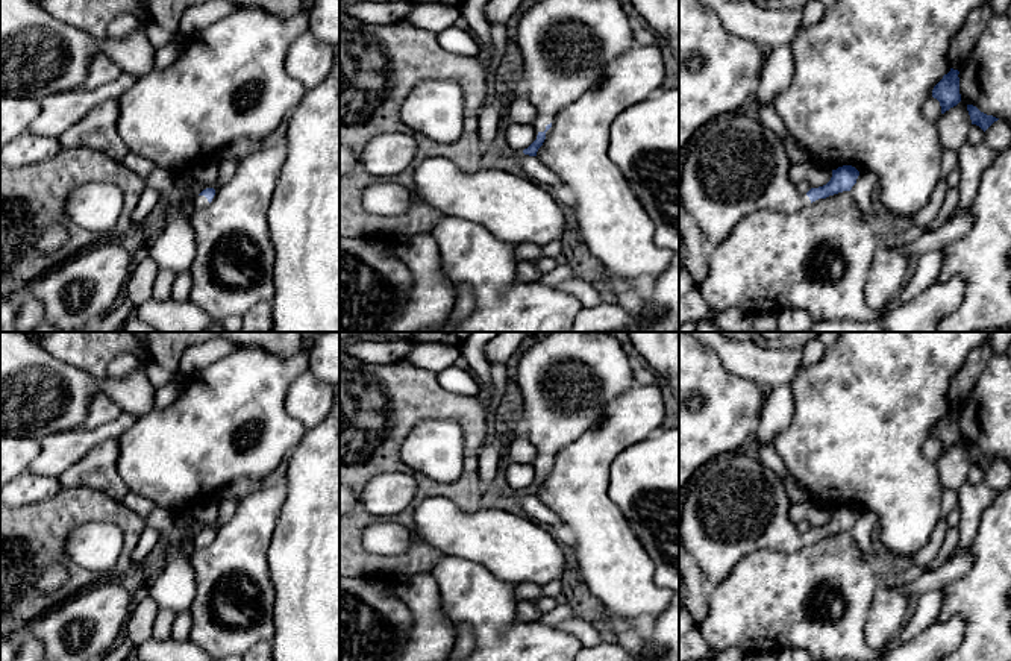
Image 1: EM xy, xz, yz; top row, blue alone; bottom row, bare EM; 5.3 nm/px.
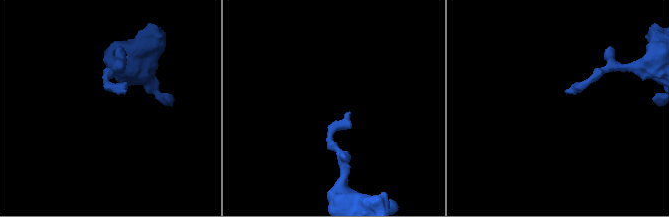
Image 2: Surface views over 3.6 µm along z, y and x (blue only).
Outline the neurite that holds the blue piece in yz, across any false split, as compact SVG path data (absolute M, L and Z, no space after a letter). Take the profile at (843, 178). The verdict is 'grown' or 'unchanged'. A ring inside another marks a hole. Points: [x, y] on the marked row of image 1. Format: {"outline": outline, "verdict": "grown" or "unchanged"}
{"outline": "M746 109L721 115L702 126L685 147L679 170L681 214L691 217L703 237L706 252L718 247L734 226L759 209L791 214L829 196L850 191L859 171L852 165L832 170L831 180L802 194L790 180L790 159L784 143Z", "verdict": "grown"}

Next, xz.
{"outline": "M540 0L526 11L514 35L523 55L521 86L537 109L538 135L524 155L537 156L553 117L599 85L605 65L635 45L634 29L618 0Z", "verdict": "grown"}

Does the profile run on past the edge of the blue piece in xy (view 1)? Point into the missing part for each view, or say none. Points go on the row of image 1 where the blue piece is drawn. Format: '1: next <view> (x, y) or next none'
1: next xy (199, 202)

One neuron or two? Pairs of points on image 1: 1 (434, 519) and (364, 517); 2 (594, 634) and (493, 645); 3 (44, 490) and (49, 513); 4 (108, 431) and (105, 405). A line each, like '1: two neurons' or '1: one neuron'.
1: two neurons
2: two neurons
3: two neurons
4: two neurons

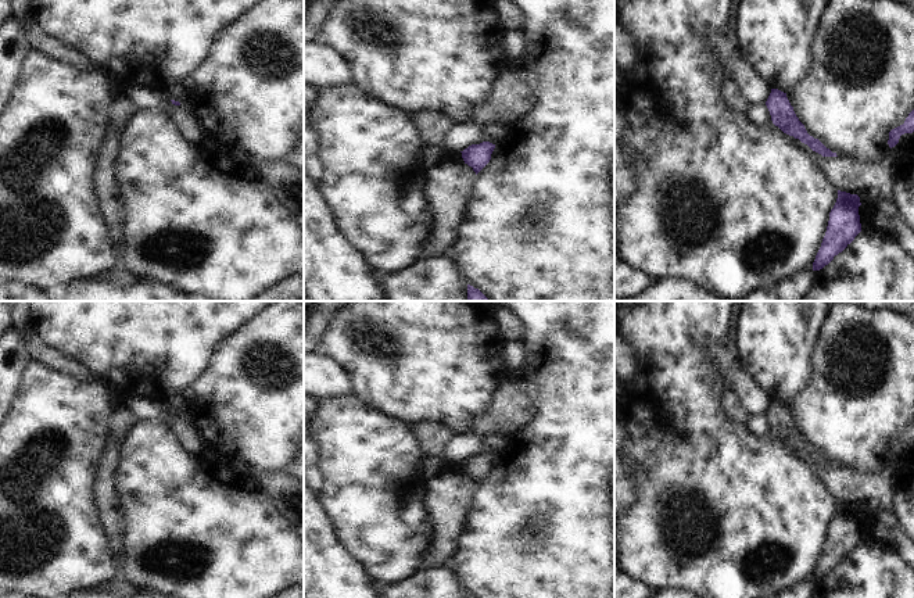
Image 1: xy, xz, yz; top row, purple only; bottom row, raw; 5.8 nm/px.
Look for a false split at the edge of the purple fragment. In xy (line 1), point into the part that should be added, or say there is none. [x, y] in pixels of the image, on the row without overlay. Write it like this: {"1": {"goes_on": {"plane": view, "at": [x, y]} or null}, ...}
▬▬▬▬▬▬
What you will do
Could you give the number of lines in the data above that contain the string "only", with no other words?

Task output
2